Part of International Conference on Representation Learning 2025 (ICLR 2025) Conference

Bibtex Paper

Authors

Itsumi Saito, Haruto Yoshida, Keisuke Sakaguchi

Abstract

We address the challenge of automatically generating high-quality vector diagrams from hand-drawn sketches. Vector diagrams are essential for communicating complex ideas across various fields, offering flexibility and scalability. While recent research has progressed in generating diagrams from text descriptions, converting hand-drawn sketches into vector diagrams remains largely unexplored due to the lack of suitable datasets.
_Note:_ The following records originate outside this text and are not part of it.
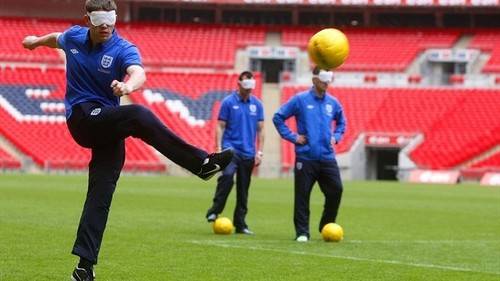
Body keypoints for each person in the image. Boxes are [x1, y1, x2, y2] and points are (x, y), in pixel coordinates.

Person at [22, 1, 232, 280]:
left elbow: (137, 72)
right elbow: (56, 40)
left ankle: (84, 267)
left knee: (100, 197)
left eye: (111, 19)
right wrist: (35, 42)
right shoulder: (74, 36)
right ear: (88, 20)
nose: (106, 25)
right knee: (137, 115)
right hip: (83, 119)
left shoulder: (122, 48)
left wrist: (128, 86)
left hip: (107, 124)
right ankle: (201, 164)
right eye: (100, 20)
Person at [273, 66, 346, 242]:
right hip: (306, 157)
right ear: (314, 80)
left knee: (336, 190)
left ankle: (327, 226)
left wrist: (336, 137)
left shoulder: (333, 103)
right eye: (323, 80)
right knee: (302, 196)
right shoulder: (300, 100)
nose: (327, 84)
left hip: (327, 157)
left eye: (329, 80)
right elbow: (278, 117)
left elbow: (342, 122)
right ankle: (302, 232)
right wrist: (293, 137)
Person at [205, 71, 264, 235]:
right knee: (227, 177)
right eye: (246, 86)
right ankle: (215, 210)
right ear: (238, 84)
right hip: (230, 149)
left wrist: (259, 152)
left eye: (251, 86)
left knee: (244, 189)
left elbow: (261, 129)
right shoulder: (228, 102)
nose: (249, 90)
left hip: (249, 152)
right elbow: (220, 125)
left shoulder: (257, 105)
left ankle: (241, 223)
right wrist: (218, 147)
To address this gap, we introduce SketikZ, a dataset comprising 3,231 pairs of hand-drawn sketches and thier corresponding TikZ codes as well as reference diagrams.Our evaluations reveal the limitations of state-of-the-art vision and language models (VLMs), positioning SketikZ as a key benchmark for future research in sketch-to-diagram conversion.Along with SketikZ, we present ImgTikZ, an image-to-TikZ model that integrates a 6.7B parameter code-specialized open-source large language model (LLM) with a pre-trained vision encoder. Despite its relatively compact size, ImgTikZ performs comparably to GPT-4o.This success is driven by using our two data augmentation techniques and a multi-candidate inference strategy.Our findings open promising directions for future research in sketch-to-diagram conversion and broader image-to-code generation tasks. SketikZ is publicly available.